In Divane, the plaintiffs alleged the plan fiduciaries improperly bundled services with one of the plan’s recordkeepers that resulted in higher fees and the inclusion of expensive but sub-optimal investment options; improperly used multiple recordkeepers; and paid those recordkeepers excessive fees through an asset-based arrangement instead of a flat per-participant fee.

The U.S. Court of Appeals for the Seventh Circuit upheld the lower court’s dismissal, holding that the facts alleged by the plaintiff failed to state a claim. The court reasoned that, while the plan contained some sub-optimal investment options, bundling services also allowed the plan sponsors to offer some investment options that were popular among the plan participants, but would not have been otherwise available. Further, nothing in ERISA requires a plan sponsor to be limited to one recordkeeper or prohibits an asset-based fee arrangement rather than fixed per-participant fee.

The court emphasized that the plaintiffs failed to allege that the plan “did not make their preferred [investment options] available to them. In fact [the plan] did. Plaintiffs simply object that numerous additional funds were offered as well.” In comparison, in Sweda v. University of Pennsylvania, No. 17-3244 (3d Cir. 2019), the U.S. Court of Appeals for the Third Circuit, facing a similar fact pattern, overturned the lower court’s dismissal, noting that “a meaningful mix and range of investment options [does not insulate] plan fiduciaries from liability for breach of fiduciary duty,” as “such a standard would allow a fiduciary to avoid liability by stocking a plan with hundreds of options, even if the majority were overpriced or underperforming.”

Divane sheds additional light into Tibble’s holding with respect to a plan fiduciary’s duty to remove imprudent investments, making it more difficult for plaintiffs (at least in the Seventh Circuit) to allege a breach of fiduciary duty claim based on the existence of expensive and underperforming investments when bundled with more favorable investments.

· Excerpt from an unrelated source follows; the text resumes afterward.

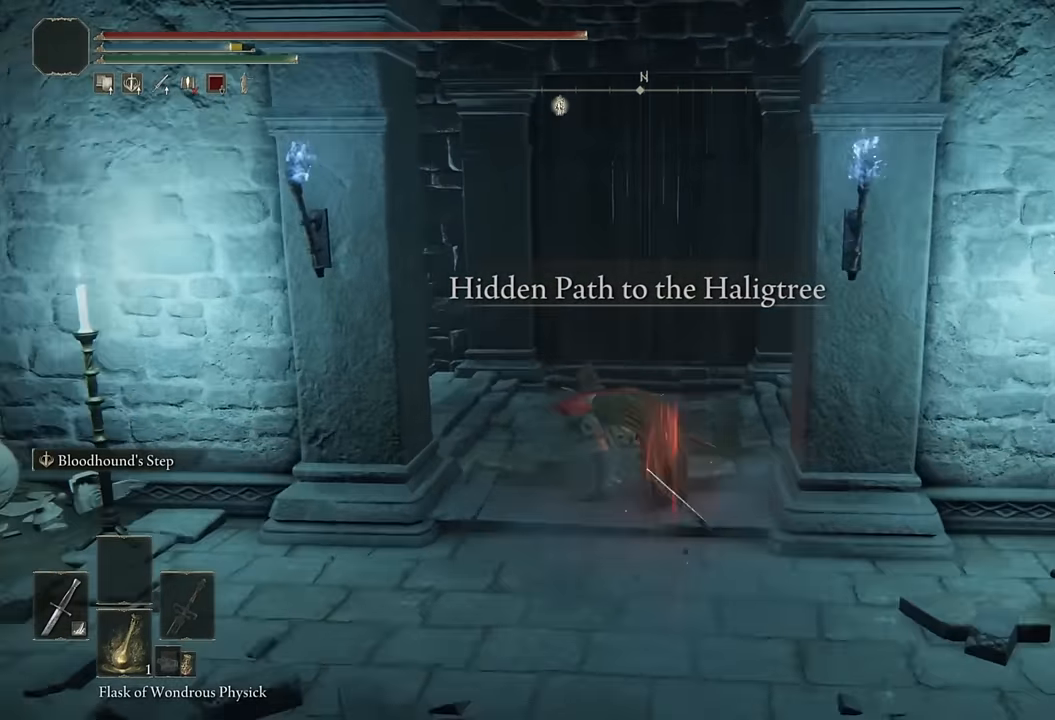
{"dt_ms": 500, "buttons": ["TRIANGLE"], "left_stick": "up", "right_stick": "center", "events": [[33, "CIRCLE", "up"], [300, "TRIANGLE", "down"], [400, "TRIANGLE", "up"], [483, "TRIANGLE", "down"]]}
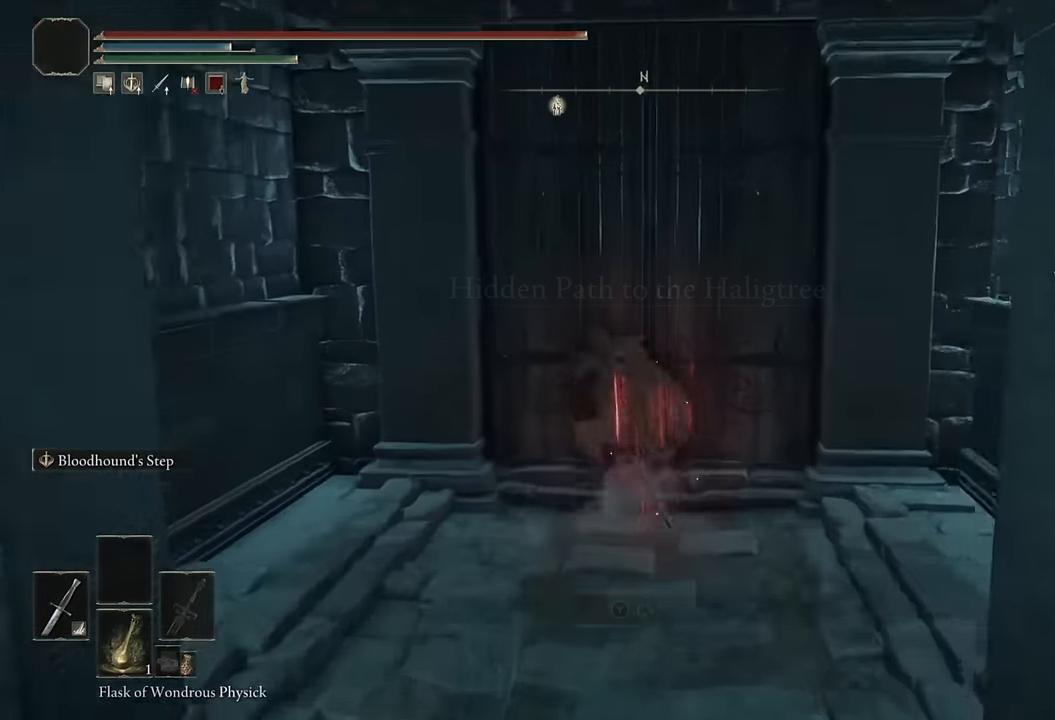
{"dt_ms": 500, "buttons": [], "left_stick": "up", "right_stick": "center", "events": [[67, "TRIANGLE", "up"], [133, "TRIANGLE", "down"], [183, "TRIANGLE", "up"], [283, "TRIANGLE", "down"], [350, "TRIANGLE", "up"]]}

The U.S. House of Representatives has proposed legislation, the Emergency Pension Plan Relief Act, which would repeal the Multiemployer Pension Reform Act of 2014 (MPRA). If passed and signed into law, plans will no longer have the ability to apply for benefit reduction under MPRA. In turn, the proposed legislation expands the Pension Benefit Guarantee Corporation’s (PBGC) partition authority and increases the PBGC insured benefit. Plans that have already successfully applied to reduce benefits under MPRA would be eligible for partition. If they are partitioned, benefits reduced under MPRA would be reinstated and any unpaid benefits during the suspension period would be restored. The proposed legislation also includes measures to help struggling plans take advantage of existing laws. For example, it would allow plans to freeze their zone status for the current plan year. It also extends funding improvement and rehabilitation periods for plans in endangered and critical status.